ASSIGNMENT: Pictures stay out; everything else in the records gets transcribed exactly.

--- GIVEN RECORDS Enclosed Below ---

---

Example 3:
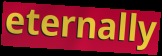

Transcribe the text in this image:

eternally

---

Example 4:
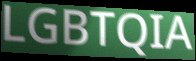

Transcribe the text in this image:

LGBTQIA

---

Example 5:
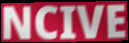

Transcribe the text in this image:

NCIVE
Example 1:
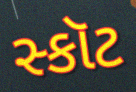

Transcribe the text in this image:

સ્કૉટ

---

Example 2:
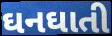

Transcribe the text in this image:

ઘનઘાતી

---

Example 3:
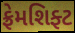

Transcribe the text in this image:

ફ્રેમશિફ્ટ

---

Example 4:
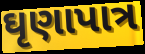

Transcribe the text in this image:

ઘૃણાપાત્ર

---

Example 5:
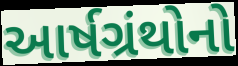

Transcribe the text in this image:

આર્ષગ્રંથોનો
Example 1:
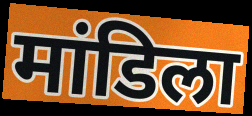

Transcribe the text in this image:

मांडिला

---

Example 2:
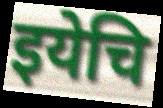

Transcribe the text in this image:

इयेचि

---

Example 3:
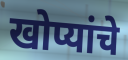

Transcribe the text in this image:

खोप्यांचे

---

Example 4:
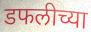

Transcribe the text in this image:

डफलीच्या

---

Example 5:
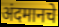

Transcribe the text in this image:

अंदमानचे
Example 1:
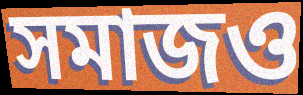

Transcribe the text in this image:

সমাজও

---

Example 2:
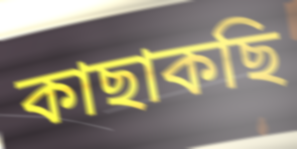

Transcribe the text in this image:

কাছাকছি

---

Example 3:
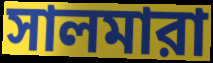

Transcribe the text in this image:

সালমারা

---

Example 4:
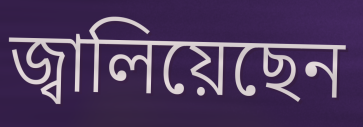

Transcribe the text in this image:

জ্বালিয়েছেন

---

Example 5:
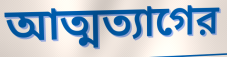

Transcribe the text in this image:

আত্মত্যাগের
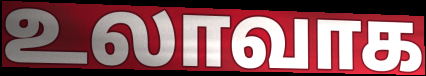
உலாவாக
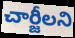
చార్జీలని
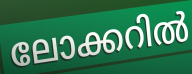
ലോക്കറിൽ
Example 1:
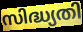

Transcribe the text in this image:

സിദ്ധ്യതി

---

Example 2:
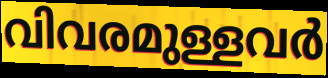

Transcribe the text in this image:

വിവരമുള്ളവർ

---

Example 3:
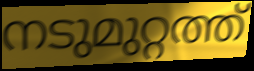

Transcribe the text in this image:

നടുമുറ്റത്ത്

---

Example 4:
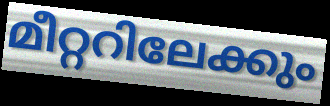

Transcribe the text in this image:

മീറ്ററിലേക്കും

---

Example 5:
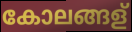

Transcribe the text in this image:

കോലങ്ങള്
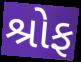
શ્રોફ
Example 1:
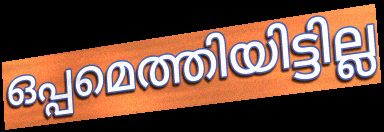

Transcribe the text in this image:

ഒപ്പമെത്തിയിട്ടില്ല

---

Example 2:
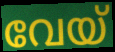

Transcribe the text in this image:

--- End of Enclosed GIVEN RECORDS ---

SOLUTION TO THIS PROBLEM:
---

Example 3:

Transcribe the text in this image:

eternally

---

Example 4:

Transcribe the text in this image:

LGBTQIA

---

Example 5:

Transcribe the text in this image:

NCIVE
Example 1:

Transcribe the text in this image:

સ્કૉટ

---

Example 2:

Transcribe the text in this image:

ઘનઘાતી

---

Example 3:

Transcribe the text in this image:

ફ્રેમશિફ્ટ

---

Example 4:

Transcribe the text in this image:

ઘૃણાપાત્ર

---

Example 5:

Transcribe the text in this image:

આર્ષગ્રંથોનો
Example 1:

Transcribe the text in this image:

मांडिला

---

Example 2:

Transcribe the text in this image:

इयेचि

---

Example 3:

Transcribe the text in this image:

खोप्यांचे

---

Example 4:

Transcribe the text in this image:

डफलीच्या

---

Example 5:

Transcribe the text in this image:

अंदमानचे
Example 1:

Transcribe the text in this image:

সমাজও

---

Example 2:

Transcribe the text in this image:

কাছাকছি

---

Example 3:

Transcribe the text in this image:

সালমারা

---

Example 4:

Transcribe the text in this image:

জ্বালিয়েছেন

---

Example 5:

Transcribe the text in this image:

আত্মত্যাগের
உலாவாக
చార్జీలని
ലോക്കറിൽ
Example 1:

Transcribe the text in this image:

സിദ്ധ്യതി

---

Example 2:

Transcribe the text in this image:

വിവരമുള്ളവർ

---

Example 3:

Transcribe the text in this image:

നടുമുറ്റത്ത്

---

Example 4:

Transcribe the text in this image:

മീറ്ററിലേക്കും

---

Example 5:

Transcribe the text in this image:

കോലങ്ങള്
શ્રોફ
Example 1:

Transcribe the text in this image:

ഒപ്പമെത്തിയിട്ടില്ല

---

Example 2:

Transcribe the text in this image:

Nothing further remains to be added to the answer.